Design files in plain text
------

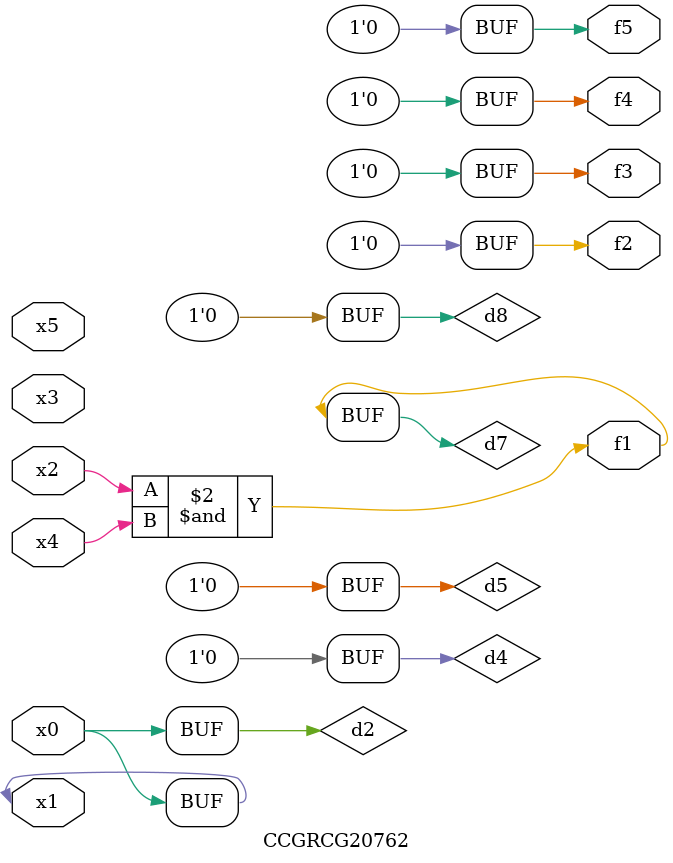
<source format=v>
module CCGRCG20762(
	input x0, x1, x2, x3, x4, x5,
	output f1, f2, f3, f4, f5
);

	wire d1, d2, d3, d4, d5, d6, d7, d8, d9;

	nand (d1, x1);
	buf (d2, x0, x1);
	nand (d3, x2, x4);
	and (d4, d1, d2);
	and (d5, d1, d2);
	nand (d6, d1, d3);
	not (d7, d3);
	xor (d8, d5);
	nor (d9, d5, d6);
	assign f1 = d7;
	assign f2 = d8;
	assign f3 = d8;
	assign f4 = d8;
	assign f5 = d8;
endmodule

</source>
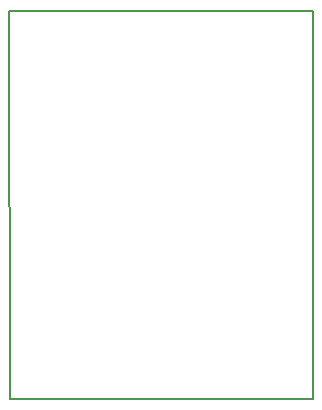
<source format=gm1>
%TF.GenerationSoftware,KiCad,Pcbnew,(2017-11-19 revision 8b2b138)-master*%
%TF.CreationDate,2018-01-29T21:55:45-08:00*%
%TF.ProjectId,lora_nodemcu,6C6F72615F6E6F64656D63752E6B6963,rev?*%
%TF.SameCoordinates,Original*%
%TF.FileFunction,Profile,NP*%
%FSLAX46Y46*%
G04 Gerber Fmt 4.6, Leading zero omitted, Abs format (unit mm)*
G04 Created by KiCad (PCBNEW (2017-11-19 revision 8b2b138)-master) date Monday, January 29, 2018 'PMt' 09:55:45 PM*
%MOMM*%
%LPD*%
G01*
G04 APERTURE LIST*
%ADD10C,0.150000*%
G04 APERTURE END LIST*
D10*
X135763000Y-74980800D02*
X135851900Y-74980800D01*
X135851900Y-107873800D02*
X135763000Y-75000000D01*
X161569400Y-107873800D02*
X135851900Y-107873800D01*
X161569400Y-75000000D02*
X161569400Y-107873800D01*
X135763000Y-75000000D02*
X161569400Y-75000000D01*
M02*

</source>
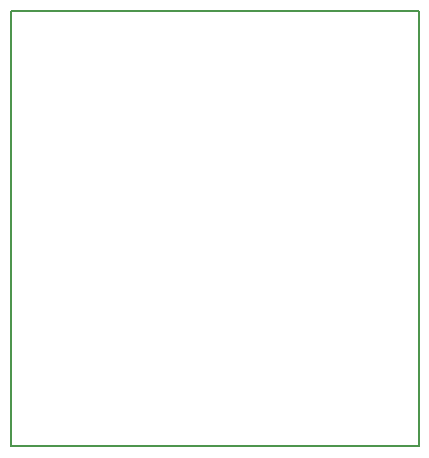
<source format=gbr>
G04 #@! TF.GenerationSoftware,KiCad,Pcbnew,(5.0.0)*
G04 #@! TF.CreationDate,2018-09-19T20:05:00-03:00*
G04 #@! TF.ProjectId,Generic_Bluetooth_Board,47656E657269635F426C7565746F6F74,rev?*
G04 #@! TF.SameCoordinates,Original*
G04 #@! TF.FileFunction,Profile,NP*
%FSLAX46Y46*%
G04 Gerber Fmt 4.6, Leading zero omitted, Abs format (unit mm)*
G04 Created by KiCad (PCBNEW (5.0.0)) date 09/19/18 20:05:00*
%MOMM*%
%LPD*%
G01*
G04 APERTURE LIST*
%ADD10C,0.150000*%
G04 APERTURE END LIST*
D10*
X132651498Y-112776000D02*
X167132000Y-112776000D01*
X132651500Y-75946000D02*
X132638800Y-112776000D01*
X167132000Y-75946000D02*
X132651500Y-75946000D01*
X167132000Y-112776000D02*
X167132000Y-75946000D01*
M02*

</source>
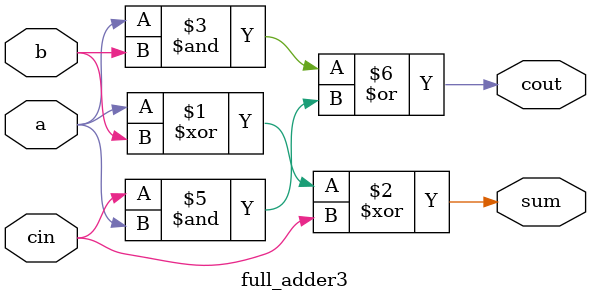
<source format=v>
module full_adder3(a,b,cin,sum,cout);
input a,b,cin;
output sum,cout;
assign sum = a^b^cin;
assign cout = a&b|cin&(a|1'b0); 
// initial begin
//     $display("The incorrect adder with or0 having in2/0");
// end   
endmodule
</source>
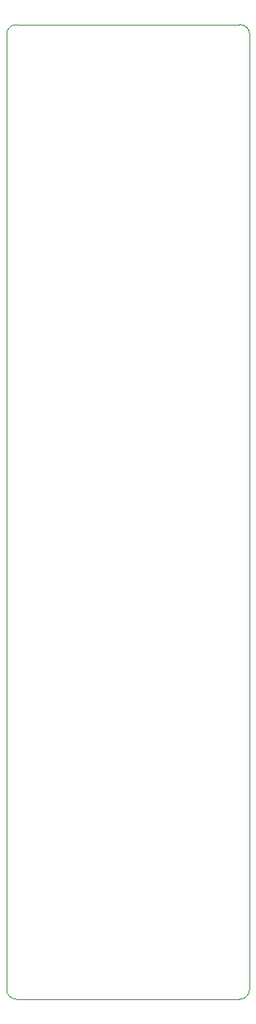
<source format=gbr>
%TF.GenerationSoftware,KiCad,Pcbnew,7.0.9*%
%TF.CreationDate,2024-11-09T18:40:38+13:00*%
%TF.ProjectId,VCA,5643412e-6b69-4636-9164-5f7063625858,rev?*%
%TF.SameCoordinates,Original*%
%TF.FileFunction,Profile,NP*%
%FSLAX46Y46*%
G04 Gerber Fmt 4.6, Leading zero omitted, Abs format (unit mm)*
G04 Created by KiCad (PCBNEW 7.0.9) date 2024-11-09 18:40:38*
%MOMM*%
%LPD*%
G01*
G04 APERTURE LIST*
%TA.AperFunction,Profile*%
%ADD10C,0.100000*%
%TD*%
G04 APERTURE END LIST*
D10*
X124000000Y-125000000D02*
G75*
G03*
X125000000Y-124000000I0J1000000D01*
G01*
X124000000Y-125000000D02*
X101000000Y-125000000D01*
X100000000Y-124000000D02*
X100000000Y-26000000D01*
X101000000Y-25000000D02*
G75*
G03*
X100000000Y-26000000I0J-1000000D01*
G01*
X125000000Y-26000000D02*
G75*
G03*
X124000000Y-25000000I-1000000J0D01*
G01*
X101000000Y-25000000D02*
X124000000Y-25000000D01*
X125000000Y-26000000D02*
X125000000Y-124000000D01*
X100000000Y-124000000D02*
G75*
G03*
X101000000Y-125000000I1000000J0D01*
G01*
M02*

</source>
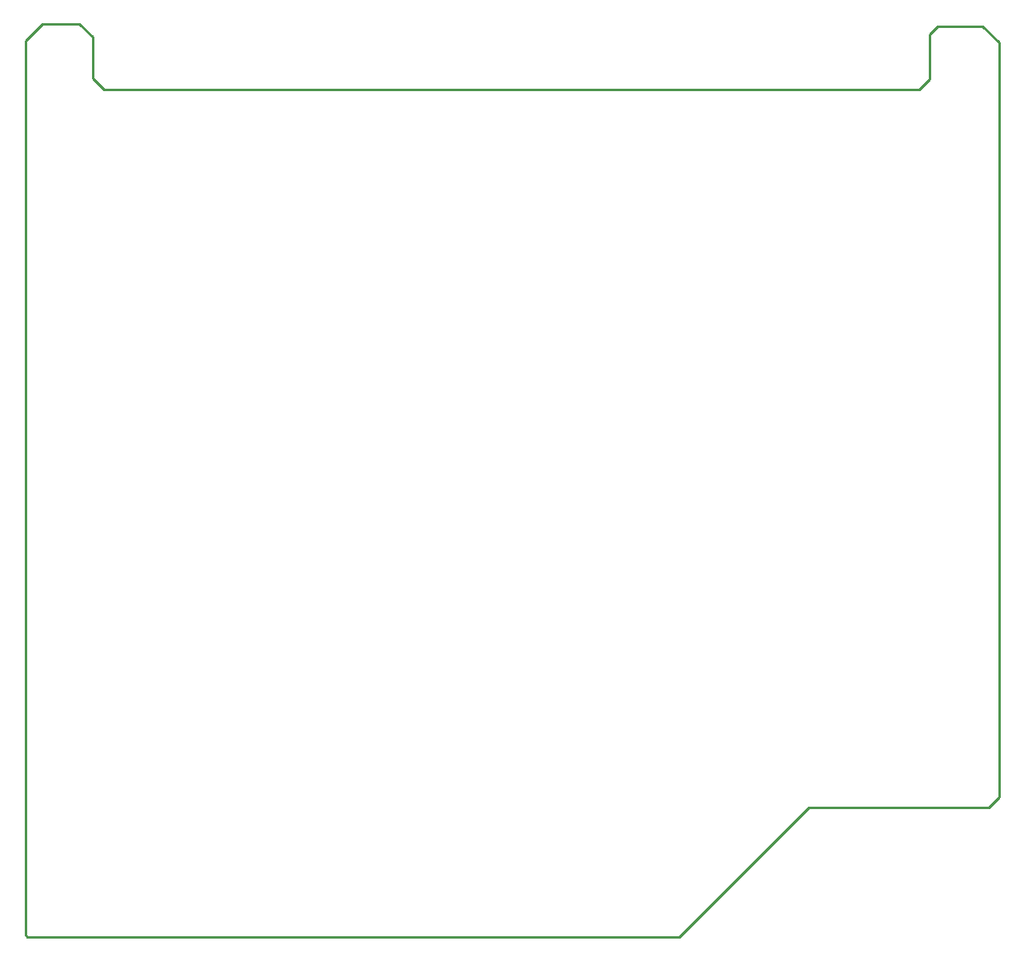
<source format=gm1>
G04 Layer_Color=16711935*
%FSLAX24Y24*%
%MOIN*%
G70*
G01*
G75*
%ADD18C,0.0100*%
G54D18*
X-45906Y7795D02*
X-23425D01*
X-45984Y7874D02*
X-45906Y7795D01*
X-45984Y7874D02*
Y42323D01*
X-23425Y7795D02*
X-18740D01*
X-13346Y13189D01*
X-5433Y13622D02*
Y45079D01*
X-45984Y42323D02*
Y45157D01*
X-45276Y45866D01*
X-43740D01*
X-43189Y45315D01*
Y43583D02*
Y45315D01*
Y43583D02*
X-42717Y43110D01*
X-9213D01*
X-9055D01*
X-8307Y43543D02*
Y45276D01*
X-9055Y43110D02*
X-8740D01*
X-8307Y43543D01*
X-7992Y45748D02*
X-6457D01*
X-8307Y45276D02*
Y45433D01*
X-7992Y45748D01*
X-6457D02*
X-6102D01*
X-5433Y45079D01*
X-13346Y13189D02*
X-5866D01*
X-5433Y13622D01*
M02*

</source>
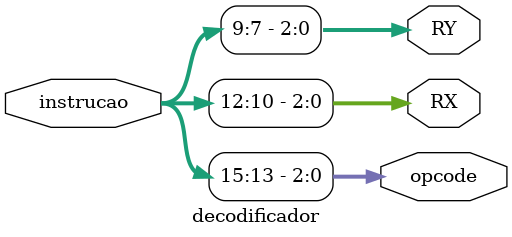
<source format=v>
module decodificador (
    input [15:0] instrucao,
    output wire [2:0] opcode,
    output wire [2:0] RX,
    output wire [2:0] RY
);

    assign opcode = instrucao [15:13];
    assign RX = instrucao [12:10];
    assign RY = instrucao [9:7];

endmodule
</source>
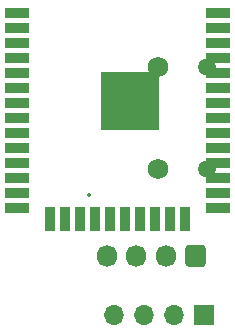
<source format=gbr>
%TF.GenerationSoftware,KiCad,Pcbnew,(5.1.9-0-10_14)*%
%TF.CreationDate,2021-06-19T10:39:17+01:00*%
%TF.ProjectId,Keypad,4b657970-6164-42e6-9b69-6361645f7063,4*%
%TF.SameCoordinates,Original*%
%TF.FileFunction,Soldermask,Bot*%
%TF.FilePolarity,Negative*%
%FSLAX46Y46*%
G04 Gerber Fmt 4.6, Leading zero omitted, Abs format (unit mm)*
G04 Created by KiCad (PCBNEW (5.1.9-0-10_14)) date 2021-06-19 10:39:17*
%MOMM*%
%LPD*%
G01*
G04 APERTURE LIST*
%ADD10C,0.350000*%
%ADD11R,2.000000X0.900000*%
%ADD12R,0.900000X2.000000*%
%ADD13R,5.000000X5.000000*%
%ADD14C,1.500000*%
%ADD15C,1.750000*%
%ADD16O,1.700000X1.850000*%
%ADD17O,1.700000X1.700000*%
%ADD18R,1.700000X1.700000*%
G04 APERTURE END LIST*
D10*
%TO.C,U2*%
X126975000Y-111325000D03*
%TD*%
D11*
%TO.C,U1*%
X120900000Y-95895000D03*
X120900000Y-97165000D03*
X120900000Y-98435000D03*
X120900000Y-99705000D03*
X120900000Y-100975000D03*
X120900000Y-102245000D03*
X120900000Y-103515000D03*
X120900000Y-104785000D03*
X120900000Y-106055000D03*
X120900000Y-107325000D03*
X120900000Y-108595000D03*
X120900000Y-109865000D03*
X120900000Y-111135000D03*
X120900000Y-112405000D03*
D12*
X123685000Y-113405000D03*
X124955000Y-113405000D03*
X126225000Y-113405000D03*
X127495000Y-113405000D03*
X128765000Y-113405000D03*
X130035000Y-113405000D03*
X131305000Y-113405000D03*
X132575000Y-113405000D03*
X133845000Y-113405000D03*
X135115000Y-113405000D03*
D11*
X137900000Y-112405000D03*
X137900000Y-111135000D03*
X137900000Y-109865000D03*
X137900000Y-108595000D03*
X137900000Y-107325000D03*
X137900000Y-106055000D03*
X137900000Y-104785000D03*
X137900000Y-103515000D03*
X137900000Y-102245000D03*
X137900000Y-100975000D03*
X137900000Y-99705000D03*
X137900000Y-98435000D03*
X137900000Y-97165000D03*
X137900000Y-95895000D03*
D13*
X130400000Y-103395000D03*
%TD*%
D14*
%TO.C,J2*%
X136990000Y-100480000D03*
X136990000Y-109120000D03*
D15*
X132820000Y-100480000D03*
X132820000Y-109120000D03*
%TD*%
D16*
%TO.C,J1*%
X128480000Y-116500000D03*
X130980000Y-116500000D03*
X133480000Y-116500000D03*
G36*
G01*
X136830000Y-115825000D02*
X136830000Y-117175000D01*
G75*
G02*
X136580000Y-117425000I-250000J0D01*
G01*
X135380000Y-117425000D01*
G75*
G02*
X135130000Y-117175000I0J250000D01*
G01*
X135130000Y-115825000D01*
G75*
G02*
X135380000Y-115575000I250000J0D01*
G01*
X136580000Y-115575000D01*
G75*
G02*
X136830000Y-115825000I0J-250000D01*
G01*
G37*
%TD*%
D17*
%TO.C,J3*%
X129080000Y-121500000D03*
X131620000Y-121500000D03*
X134160000Y-121500000D03*
D18*
X136700000Y-121500000D03*
%TD*%
M02*

</source>
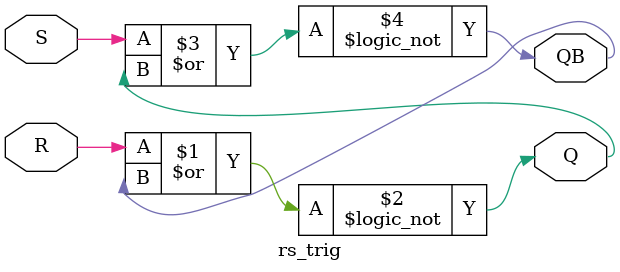
<source format=sv>
`timescale 1ns / 1ps
module rs_trig (
	input  wire R, S,
	output wire Q, QB
);

assign Q  = !(R | QB);
assign QB = !(S | Q );

endmodule: rs_trig

</source>
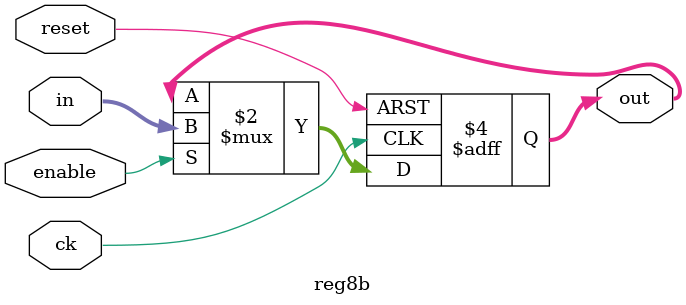
<source format=v>
`timescale 1ns/1ns

module reg8b (in, out, ck, reset, enable);
  input [7:0] in;
  output [7:0] out;
  input ck, reset, enable;

  reg [7:0] out;

  always @(posedge ck or posedge reset)
    if (reset)
	   out <= 8'd0;
	 else
		if (enable)
		  out <= in;
endmodule

</source>
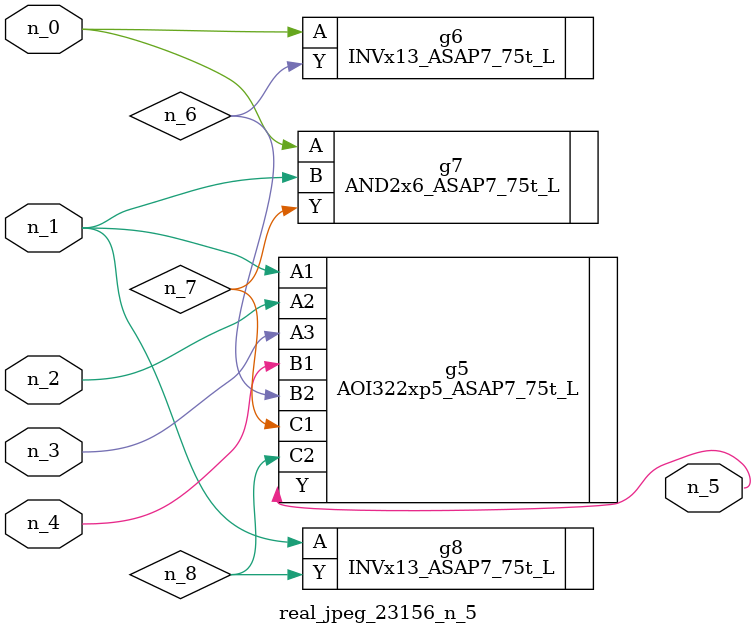
<source format=v>
module real_jpeg_23156_n_5 (n_4, n_0, n_1, n_2, n_3, n_5);

input n_4;
input n_0;
input n_1;
input n_2;
input n_3;

output n_5;

wire n_8;
wire n_6;
wire n_7;

INVx13_ASAP7_75t_L g6 ( 
.A(n_0),
.Y(n_6)
);

AND2x6_ASAP7_75t_L g7 ( 
.A(n_0),
.B(n_1),
.Y(n_7)
);

AOI322xp5_ASAP7_75t_L g5 ( 
.A1(n_1),
.A2(n_2),
.A3(n_3),
.B1(n_4),
.B2(n_6),
.C1(n_7),
.C2(n_8),
.Y(n_5)
);

INVx13_ASAP7_75t_L g8 ( 
.A(n_1),
.Y(n_8)
);


endmodule
</source>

------

### [Your objective]
Nothing but the lines from the one containing "<source format=sv>" through the end of the entries is to be retyped, exactly as written and without pictures.

### [Exercise result]
<source format=sv>
`timescale 1ns / 1ps
module rs_trig (
	input  wire R, S,
	output wire Q, QB
);

assign Q  = !(R | QB);
assign QB = !(S | Q );

endmodule: rs_trig

</source>
<source format=v>
`timescale 1ns/1ns

module reg8b (in, out, ck, reset, enable);
  input [7:0] in;
  output [7:0] out;
  input ck, reset, enable;

  reg [7:0] out;

  always @(posedge ck or posedge reset)
    if (reset)
	   out <= 8'd0;
	 else
		if (enable)
		  out <= in;
endmodule

</source>
<source format=v>
module real_jpeg_23156_n_5 (n_4, n_0, n_1, n_2, n_3, n_5);

input n_4;
input n_0;
input n_1;
input n_2;
input n_3;

output n_5;

wire n_8;
wire n_6;
wire n_7;

INVx13_ASAP7_75t_L g6 ( 
.A(n_0),
.Y(n_6)
);

AND2x6_ASAP7_75t_L g7 ( 
.A(n_0),
.B(n_1),
.Y(n_7)
);

AOI322xp5_ASAP7_75t_L g5 ( 
.A1(n_1),
.A2(n_2),
.A3(n_3),
.B1(n_4),
.B2(n_6),
.C1(n_7),
.C2(n_8),
.Y(n_5)
);

INVx13_ASAP7_75t_L g8 ( 
.A(n_1),
.Y(n_8)
);


endmodule
</source>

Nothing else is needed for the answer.